The California Privacy Protection Agency has issued an Enforcement Advisory on the topic of dark patterns.
The California Consumer Privacy Act uses the term “dark patterns” to refer generally to user interfaces that subvert or impair consumers’ autonomy, decisionmaking, or choice when asserting their privacy rights or consenting to personal information processing activities. For example, when businesses provide choices to consumers, such as via cookie banners or in privacy preference centers, choices must be clear and presented in a balanced way.
The advisory provides three sample online interfaces with different designs and presents as a hypothetical that a business is faced with choosing between the three interfaces for its website. Each interface is meant to offer consumers browsing a website choices about the use of their personal information. The advisory is silent on the CPPA’s view on the three sample interfaces, but the business reviewing and choosing between the three samples is urged to ask five questions:
- Is the language used to communicate with consumers easy to read and understandable?
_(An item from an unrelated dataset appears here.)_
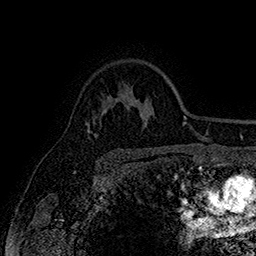
Breast MRI (dynamic contrast-enhanced), one axial slice. Position 123 of 160 along the scan axis. Cropped to one breast. Dynamic contrast-enhanced series, time point 2 of 7 at this slice position (early post-contrast). 1.5 T. TE 2.8 ms, TR 5.4 ms. 1 mm slice thickness. 256 × 256 image matrix, field of view 180 × 180 mm. Female patient.
Annotated regions visible in this slice (semi-automatically segmented with operator editing):
- enhancing-tissue mask used for the functional tumour volume (all voxels passing the contrast-enhancement thresholds inside the analysis volume; usually the tumour): bounding box <87,130,90,137> (left, top, right, bottom; pixels)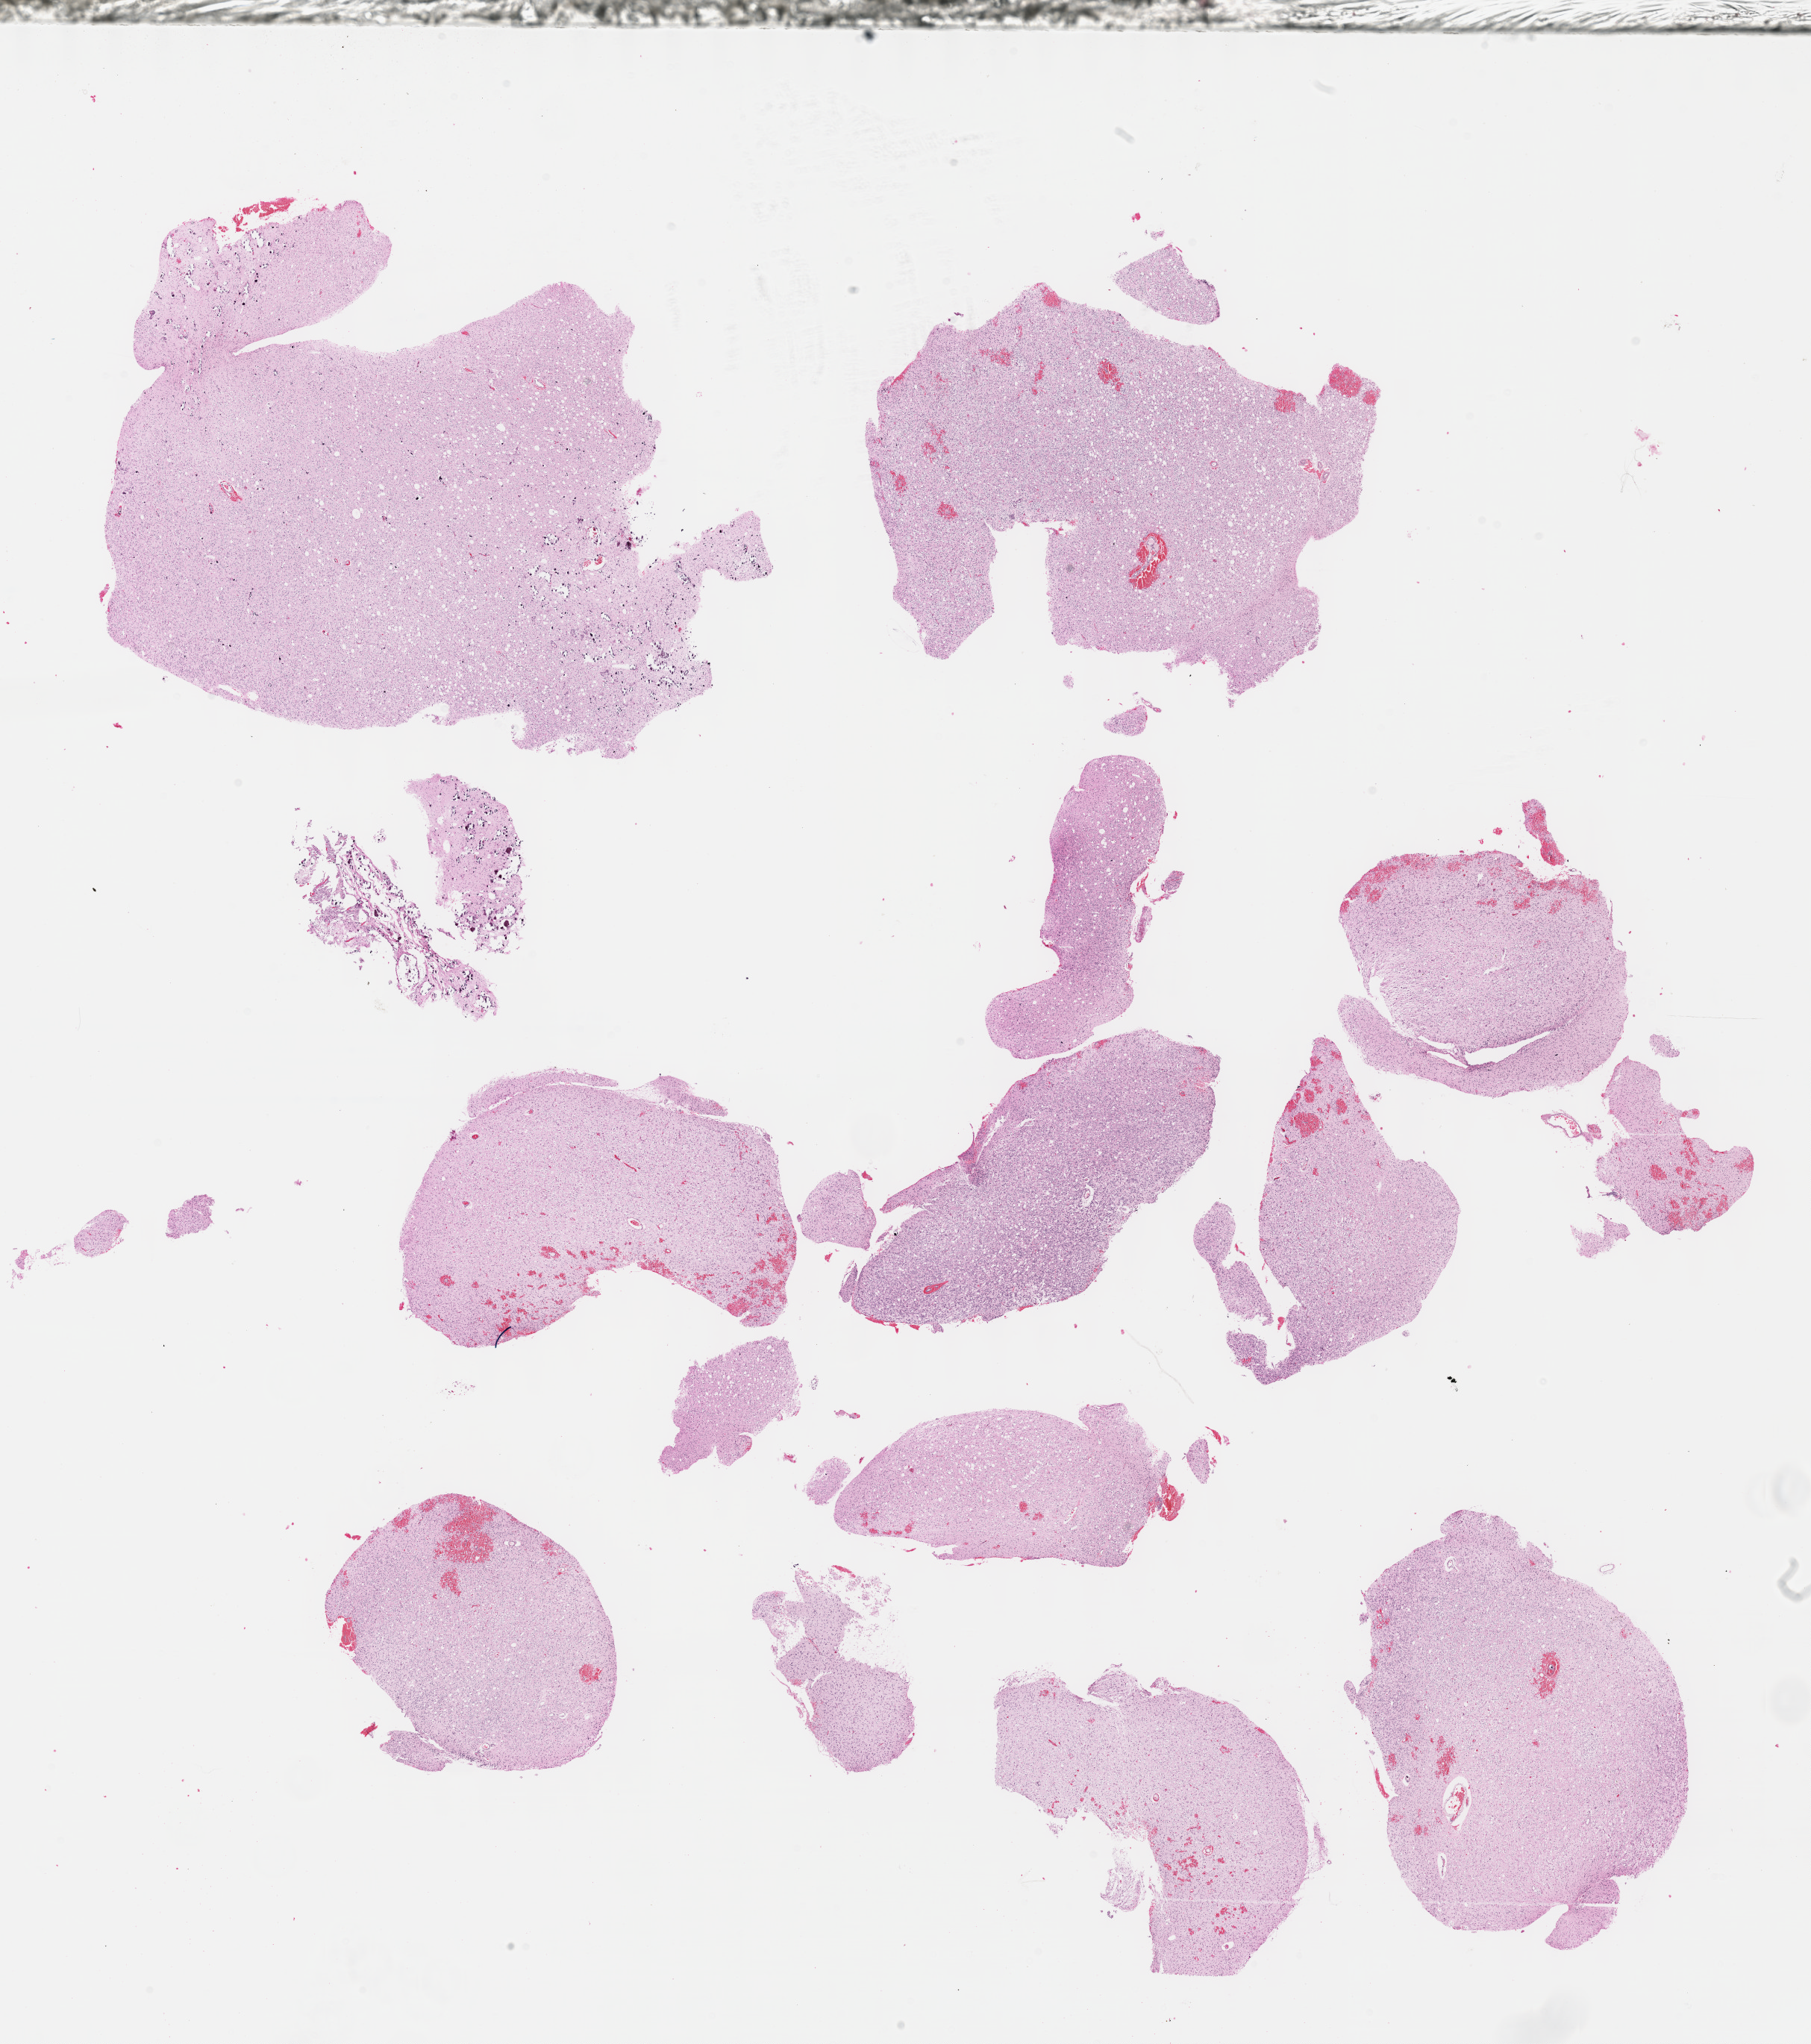
Digitized Hematoxylin and eosin (H&E) stained tissue section (whole slide), low-resolution overview of the scanned area, about 19.6 x 22.1 mm (slide scanned at 40x). Formalin-fixed paraffin-embedded (FFPE) diagnostic section. Brain, primary tumour sample. Patient: male, age at initial diagnosis 32 years. Histologic grade: G2 (moderately differentiated).
Pathologic diagnosis: Oligodendroglioma, NOS (cerebrum).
- Is the language used straightforward and does it avoid technical or legal jargon?
- Is the consumer’s path to saying “no” longer than the path to saying “yes”?
- Does the user interface make it more difficult to say “no” rather than “yes” to the requested use of personal information?
- Is it more time-consuming for the consumer to make the more privacy-protective choice?
The advisory ends by urging consumers who think a business is using a dark pattern to report it via the CPPA’s complaint form.
Businesses should continually evaluate their user interfaces to ensure they offer symmetrical choices and use clear, easy-to-understand language offering privacy choices—two of the attributes spelled out in the CCPA regulations and emphasized also by other U.S. regulators, such as the Federal Trade Commission (see our prior alert on this topic here).